A grande ampliação da UE ao Leste se tornou realidade antes que os governos comunitários pudessem concluir uma reforma satisfatória das instituições supranacionais que foram criadas em 1957, quando o "clube comunitário" era formado somente por seis membros, três "grandes" (Alemanha, França e Itália) e três "pequenos" (Bélgica, Holanda e Luxemburgo).
Como atual presidente da União Européia, o primeiro-ministro da Irlanda, Bertie Ahern, afirmou em Dublin que "a principal tarefa" agora é aprovar o "Tratado constitucional".
A partir de hoje, a Comissão Européia passa a ter 30 membros em vez de 20, e o Parlamento, 788 eurodeputados em vez de 626.

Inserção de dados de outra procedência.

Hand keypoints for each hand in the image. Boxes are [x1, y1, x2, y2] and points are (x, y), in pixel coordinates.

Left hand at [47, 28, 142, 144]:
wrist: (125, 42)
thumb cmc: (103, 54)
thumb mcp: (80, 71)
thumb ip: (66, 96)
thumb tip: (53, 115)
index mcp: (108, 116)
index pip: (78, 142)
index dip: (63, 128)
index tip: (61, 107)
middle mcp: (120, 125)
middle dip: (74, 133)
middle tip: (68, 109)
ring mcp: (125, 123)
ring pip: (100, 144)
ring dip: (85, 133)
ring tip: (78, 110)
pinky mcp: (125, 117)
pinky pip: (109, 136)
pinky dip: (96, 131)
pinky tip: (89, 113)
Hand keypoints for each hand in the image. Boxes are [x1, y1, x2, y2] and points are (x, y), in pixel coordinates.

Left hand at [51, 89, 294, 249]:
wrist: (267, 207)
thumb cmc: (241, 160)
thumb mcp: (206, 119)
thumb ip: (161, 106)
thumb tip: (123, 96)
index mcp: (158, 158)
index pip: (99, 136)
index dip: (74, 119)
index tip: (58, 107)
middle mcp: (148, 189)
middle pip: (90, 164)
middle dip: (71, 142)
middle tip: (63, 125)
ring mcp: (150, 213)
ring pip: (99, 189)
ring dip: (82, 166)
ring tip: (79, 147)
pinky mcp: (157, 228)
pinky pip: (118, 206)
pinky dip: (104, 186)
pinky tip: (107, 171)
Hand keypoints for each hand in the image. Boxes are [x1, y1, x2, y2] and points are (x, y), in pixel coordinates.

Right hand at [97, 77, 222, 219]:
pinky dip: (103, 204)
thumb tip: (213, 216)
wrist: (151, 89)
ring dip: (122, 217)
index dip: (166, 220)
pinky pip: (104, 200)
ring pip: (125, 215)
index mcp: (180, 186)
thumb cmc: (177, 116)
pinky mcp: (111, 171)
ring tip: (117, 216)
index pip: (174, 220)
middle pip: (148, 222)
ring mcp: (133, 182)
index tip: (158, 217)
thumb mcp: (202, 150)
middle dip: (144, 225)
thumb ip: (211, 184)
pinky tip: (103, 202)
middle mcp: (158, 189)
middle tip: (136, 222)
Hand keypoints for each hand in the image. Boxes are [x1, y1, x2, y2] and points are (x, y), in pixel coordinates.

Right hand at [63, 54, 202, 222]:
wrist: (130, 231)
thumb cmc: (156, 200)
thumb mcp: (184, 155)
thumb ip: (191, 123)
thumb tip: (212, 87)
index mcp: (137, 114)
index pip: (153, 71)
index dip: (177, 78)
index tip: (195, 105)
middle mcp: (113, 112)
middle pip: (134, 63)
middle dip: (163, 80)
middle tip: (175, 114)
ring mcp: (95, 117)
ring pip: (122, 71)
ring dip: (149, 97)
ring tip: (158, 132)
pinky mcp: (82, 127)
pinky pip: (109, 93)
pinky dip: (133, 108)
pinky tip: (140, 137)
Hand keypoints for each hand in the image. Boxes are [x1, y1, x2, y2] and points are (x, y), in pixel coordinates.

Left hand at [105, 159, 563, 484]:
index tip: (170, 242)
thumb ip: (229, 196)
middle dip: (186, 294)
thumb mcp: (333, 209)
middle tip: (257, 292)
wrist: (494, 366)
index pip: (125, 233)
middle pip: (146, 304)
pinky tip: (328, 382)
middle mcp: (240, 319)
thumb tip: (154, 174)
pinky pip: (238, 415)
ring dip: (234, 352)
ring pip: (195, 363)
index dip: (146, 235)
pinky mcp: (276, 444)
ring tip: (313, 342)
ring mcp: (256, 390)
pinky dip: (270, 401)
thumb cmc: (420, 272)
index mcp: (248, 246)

No dia 1º de novembro entrarão em vigor as disposições institucionais do Tratado de Nice, que racionalizarão um pouco o esquema institucional, com uma redução do número de comissários e uma extensão do voto por maioria, mas não facilitarão a tomada de decisões no Conselho de ministros, a principal instituição da UE.
A Constituição preparada durante 18 meses pela Convenção de Valéry Giscard d'Estaing não foi encerrada em Bruxelas na cúpula de dezembro devido principalmente à disputa entre França e Alemanha por um lado, e Espanha e Polônia por outro, em torno precisamente da reforma do sistema de votação.

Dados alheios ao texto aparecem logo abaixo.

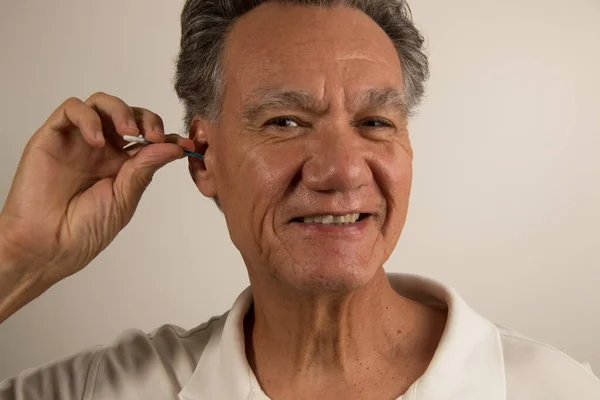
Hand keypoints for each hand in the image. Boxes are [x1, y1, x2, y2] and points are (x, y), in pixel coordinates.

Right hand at [0, 92, 193, 284]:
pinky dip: (88, 118)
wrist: (48, 246)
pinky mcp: (53, 137)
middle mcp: (102, 149)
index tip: (186, 145)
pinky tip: (98, 141)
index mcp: (123, 165)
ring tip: (129, 132)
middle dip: (147, 119)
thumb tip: (175, 147)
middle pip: (128, 114)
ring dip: (121, 110)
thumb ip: (146, 168)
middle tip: (155, 136)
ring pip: (101, 104)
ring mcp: (78, 141)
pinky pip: (71, 110)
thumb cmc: (84, 229)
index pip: (148, 138)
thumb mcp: (125, 198)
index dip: (168, 137)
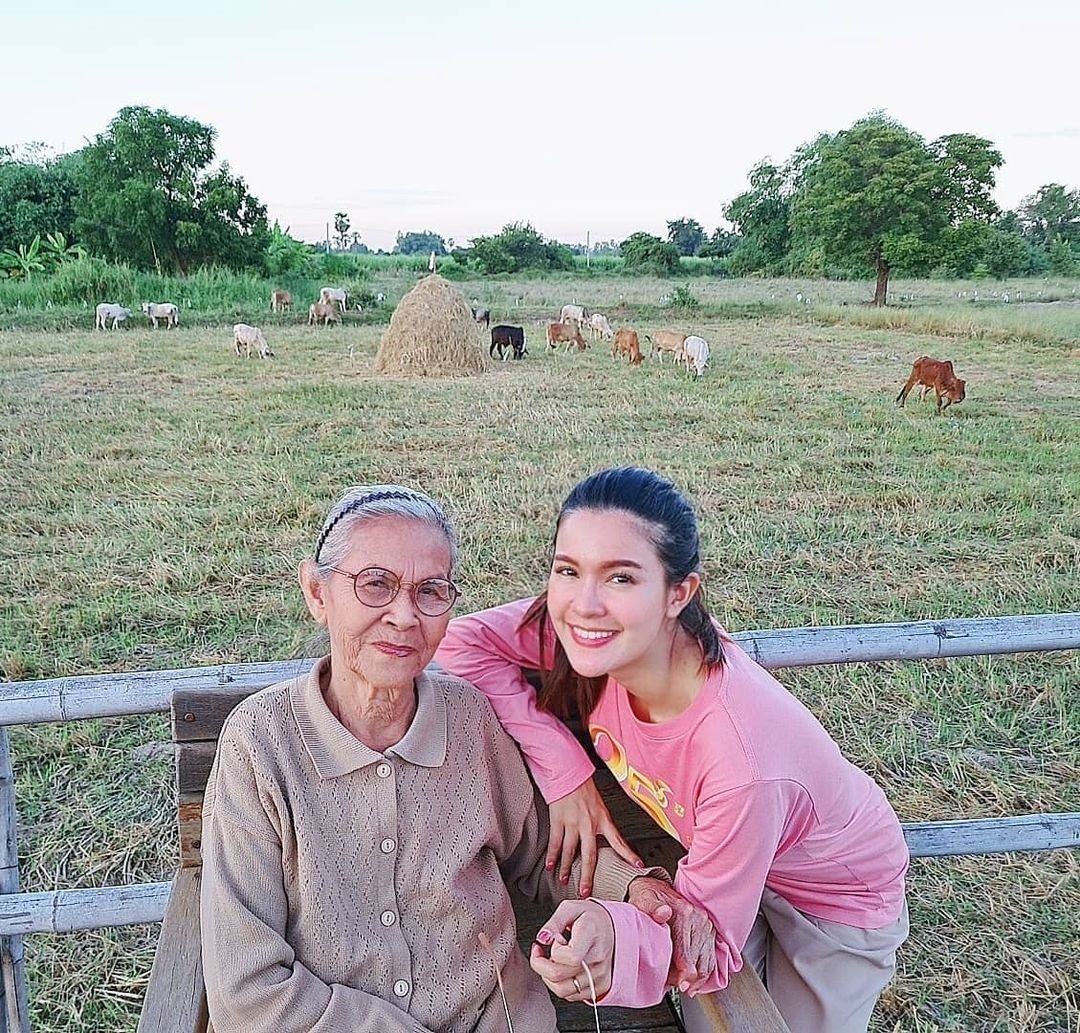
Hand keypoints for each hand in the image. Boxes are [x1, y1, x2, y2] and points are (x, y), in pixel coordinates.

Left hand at [530, 900, 614, 1001]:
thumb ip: (553, 922)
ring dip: (548, 977)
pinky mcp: (600, 986)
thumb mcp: (569, 908)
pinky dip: (560, 984)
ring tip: (553, 961)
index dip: (554, 951)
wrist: (612, 928)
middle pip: (559, 976)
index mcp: (591, 934)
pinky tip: (562, 969)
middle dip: (541, 964)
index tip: (553, 940)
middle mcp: (598, 958)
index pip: (571, 956)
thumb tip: (542, 938)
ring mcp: (600, 975)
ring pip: (562, 990)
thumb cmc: (589, 918)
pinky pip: (571, 996)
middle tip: (543, 951)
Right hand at [548, 780, 641, 895]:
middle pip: (590, 856)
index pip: (619, 841)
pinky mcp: (559, 819)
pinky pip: (556, 842)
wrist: (569, 773)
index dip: (629, 854)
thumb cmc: (584, 789)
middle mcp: (589, 824)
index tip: (639, 866)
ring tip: (565, 881)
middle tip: (585, 892)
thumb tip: (605, 841)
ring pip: (570, 851)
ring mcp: (573, 822)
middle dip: (588, 876)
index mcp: (603, 820)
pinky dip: (552, 856)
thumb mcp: (600, 806)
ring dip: (567, 869)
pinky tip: (550, 866)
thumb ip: (601, 824)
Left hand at [627, 876, 715, 992]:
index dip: (684, 972)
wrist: (656, 888)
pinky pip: (710, 958)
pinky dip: (704, 973)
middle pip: (699, 960)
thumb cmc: (648, 897)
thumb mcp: (643, 899)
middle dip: (688, 978)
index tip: (680, 985)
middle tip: (677, 987)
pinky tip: (694, 981)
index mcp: (685, 913)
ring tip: (685, 987)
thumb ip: (651, 907)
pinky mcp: (709, 932)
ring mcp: (706, 926)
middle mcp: (699, 919)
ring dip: (697, 979)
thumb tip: (663, 913)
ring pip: (707, 962)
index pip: (688, 951)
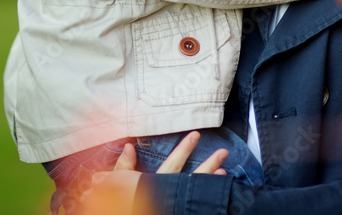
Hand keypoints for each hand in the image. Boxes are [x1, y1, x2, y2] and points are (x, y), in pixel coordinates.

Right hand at [79, 132, 227, 213]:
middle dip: (208, 165)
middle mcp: (168, 193)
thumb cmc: (118, 198)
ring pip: (195, 192)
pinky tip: (217, 193)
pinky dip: (206, 199)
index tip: (196, 135)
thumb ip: (124, 166)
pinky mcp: (177, 210)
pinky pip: (194, 205)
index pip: (172, 164)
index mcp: (154, 183)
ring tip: (225, 171)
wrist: (123, 211)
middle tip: (223, 152)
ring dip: (211, 181)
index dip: (184, 150)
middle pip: (191, 179)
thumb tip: (129, 146)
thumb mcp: (117, 181)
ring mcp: (174, 204)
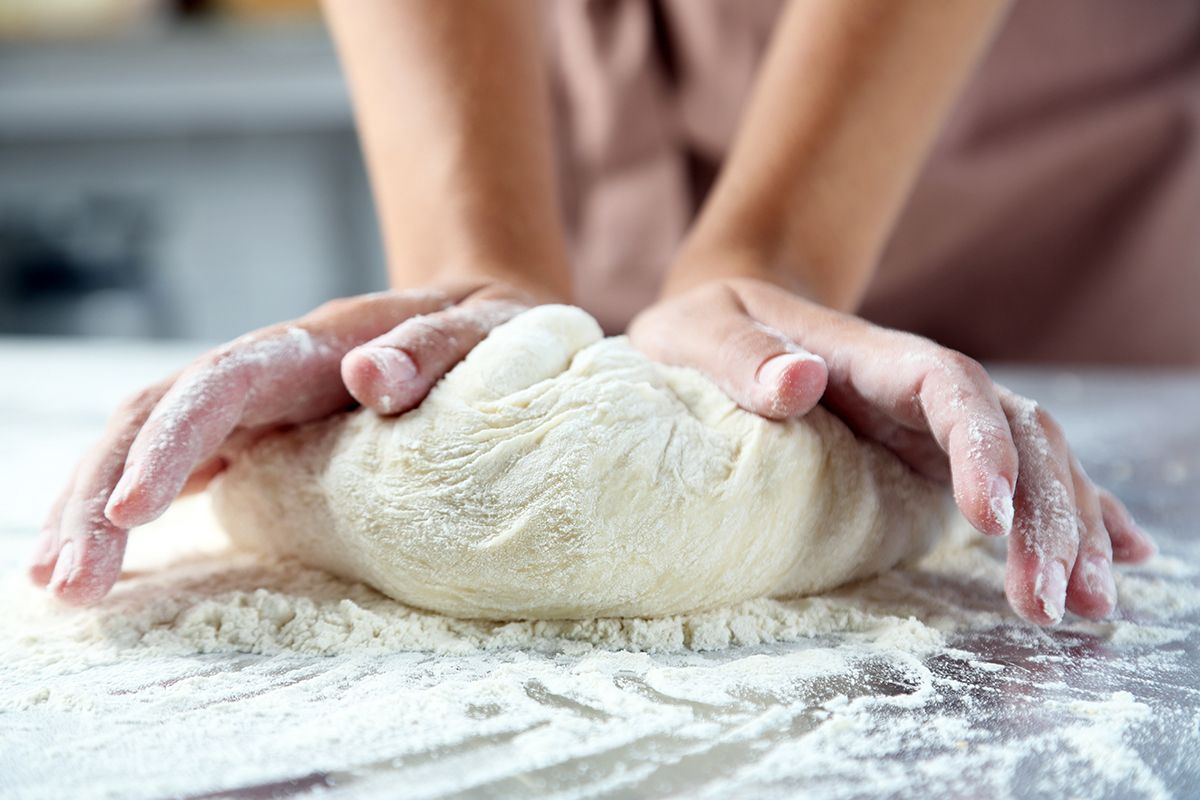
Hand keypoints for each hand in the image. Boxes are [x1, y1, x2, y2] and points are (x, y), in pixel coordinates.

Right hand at [30, 280, 537, 604]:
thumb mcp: (481, 330)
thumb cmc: (486, 330)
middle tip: (66, 581)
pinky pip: (174, 467)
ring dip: (94, 508)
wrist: (480, 321)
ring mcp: (250, 403)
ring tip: (59, 586)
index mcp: (307, 346)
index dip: (170, 442)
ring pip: (144, 444)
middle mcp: (261, 370)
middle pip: (154, 418)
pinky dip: (129, 509)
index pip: (217, 386)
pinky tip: (101, 559)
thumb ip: (432, 350)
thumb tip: (369, 380)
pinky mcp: (253, 435)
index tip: (133, 510)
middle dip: (101, 494)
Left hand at [630, 277, 1156, 624]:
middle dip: (1043, 513)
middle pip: (1011, 432)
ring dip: (1066, 528)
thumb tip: (796, 380)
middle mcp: (919, 386)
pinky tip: (1120, 555)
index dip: (979, 446)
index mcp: (868, 354)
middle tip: (1048, 601)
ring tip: (1084, 607)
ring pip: (1033, 461)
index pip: (946, 387)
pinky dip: (1074, 511)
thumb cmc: (706, 326)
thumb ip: (739, 358)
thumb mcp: (697, 333)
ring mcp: (934, 422)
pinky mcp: (934, 454)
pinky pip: (1020, 477)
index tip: (989, 517)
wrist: (725, 320)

"Precisamos aprovar a Constituição o mais rápido possível", insistiu hoje o presidente da Comissão Européia, Romano Prodi.

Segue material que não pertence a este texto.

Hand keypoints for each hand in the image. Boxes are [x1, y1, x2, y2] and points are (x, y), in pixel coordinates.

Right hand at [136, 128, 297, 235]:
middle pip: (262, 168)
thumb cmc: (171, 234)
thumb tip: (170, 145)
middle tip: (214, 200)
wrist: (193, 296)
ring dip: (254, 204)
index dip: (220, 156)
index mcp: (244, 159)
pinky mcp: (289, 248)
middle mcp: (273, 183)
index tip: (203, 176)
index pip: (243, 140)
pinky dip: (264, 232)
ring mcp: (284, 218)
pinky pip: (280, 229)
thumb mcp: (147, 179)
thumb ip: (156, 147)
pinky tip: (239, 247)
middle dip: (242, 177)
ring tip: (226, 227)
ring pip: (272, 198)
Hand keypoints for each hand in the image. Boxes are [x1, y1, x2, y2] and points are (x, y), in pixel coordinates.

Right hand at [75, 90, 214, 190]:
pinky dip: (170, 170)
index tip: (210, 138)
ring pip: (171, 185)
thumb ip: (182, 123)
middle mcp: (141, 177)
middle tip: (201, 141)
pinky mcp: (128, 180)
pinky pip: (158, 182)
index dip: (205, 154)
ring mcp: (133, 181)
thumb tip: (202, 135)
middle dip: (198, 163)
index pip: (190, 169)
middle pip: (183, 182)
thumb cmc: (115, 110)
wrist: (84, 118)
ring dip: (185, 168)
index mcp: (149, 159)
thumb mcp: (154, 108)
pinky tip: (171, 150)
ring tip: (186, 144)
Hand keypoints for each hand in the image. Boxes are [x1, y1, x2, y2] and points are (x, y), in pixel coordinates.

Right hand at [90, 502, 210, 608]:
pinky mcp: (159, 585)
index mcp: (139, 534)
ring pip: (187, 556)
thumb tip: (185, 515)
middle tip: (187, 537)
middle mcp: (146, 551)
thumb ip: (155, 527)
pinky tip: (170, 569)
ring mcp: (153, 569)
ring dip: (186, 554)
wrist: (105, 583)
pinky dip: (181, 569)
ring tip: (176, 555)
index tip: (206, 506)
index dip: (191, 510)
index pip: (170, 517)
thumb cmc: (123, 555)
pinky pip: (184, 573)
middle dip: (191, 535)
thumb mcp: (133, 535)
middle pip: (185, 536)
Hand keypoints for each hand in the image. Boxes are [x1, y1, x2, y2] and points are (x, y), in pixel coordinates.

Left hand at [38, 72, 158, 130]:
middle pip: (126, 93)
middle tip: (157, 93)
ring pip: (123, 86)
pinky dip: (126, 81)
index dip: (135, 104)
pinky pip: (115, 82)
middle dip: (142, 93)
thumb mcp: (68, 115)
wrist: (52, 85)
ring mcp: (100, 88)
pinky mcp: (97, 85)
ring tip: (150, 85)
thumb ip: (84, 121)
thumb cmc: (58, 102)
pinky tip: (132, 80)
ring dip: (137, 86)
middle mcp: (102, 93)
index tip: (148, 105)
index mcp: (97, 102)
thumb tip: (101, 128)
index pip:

Prodi advertiu, em uma entrevista coletiva realizada conjuntamente com Ahern e com o presidente do Parlamento Europeu, Pat Cox, sobre o risco da manutenção das leis atuais.
"A conseqüência de manter a unanimidade", disse, "é a ausência de decisões. O problema para Europa não é o número de membros, mas suas regras".
"Se quisermos poder decidir", insistiu Prodi, "é necessário fazê-lo por maioria".
Os vinte e cinco países-membros se comprometeram a tentar concluir as negociações da Constituição na cúpula que será realizada em Bruxelas nos dias 17 e 18 de junho.
As perspectivas de um acordo aumentaram depois da mudança política na Espanha e o anúncio do novo presidente do governo espanhol, o socialista José Luis Rodríguez Zapatero, de que está disposto a considerar uma solução ao problema do voto baseado no princípio de "dupla maioria" e não do Tratado de Nice.
Zapatero se reunirá nesta noite em Dublin com Ahern, em um primeiro contato no qual este lhe apresentará "algumas idéias", disse o presidente da UE aos jornalistas sem dar mais detalhes.
O primeiro-ministro irlandês anunciou também que fará na semana que vem a tradicional viagem de capitais preparatória do Conselho Europeu com o objetivo de buscar um compromisso sobre a Constituição.
Mas as objeções espanholas a uma divisão de poder menos benificente que o conseguido em Nice (2000) não é o único obstáculo que é preciso ser superado.
Mesmo se os países-membros chegarem a um acordo em junho, o anúncio do primeiro-ministro britânico, Tony Blair, de que submeterá a ratificação da Constituição a referendo em seu país, gerou dúvidas sobre o futuro tratado.
Em um dia de comemoração e festa como hoje, o presidente do Parlamento, o irlandês Pat Cox, quis ser otimista apesar de tudo e disse que a Constituição será "um bom documento".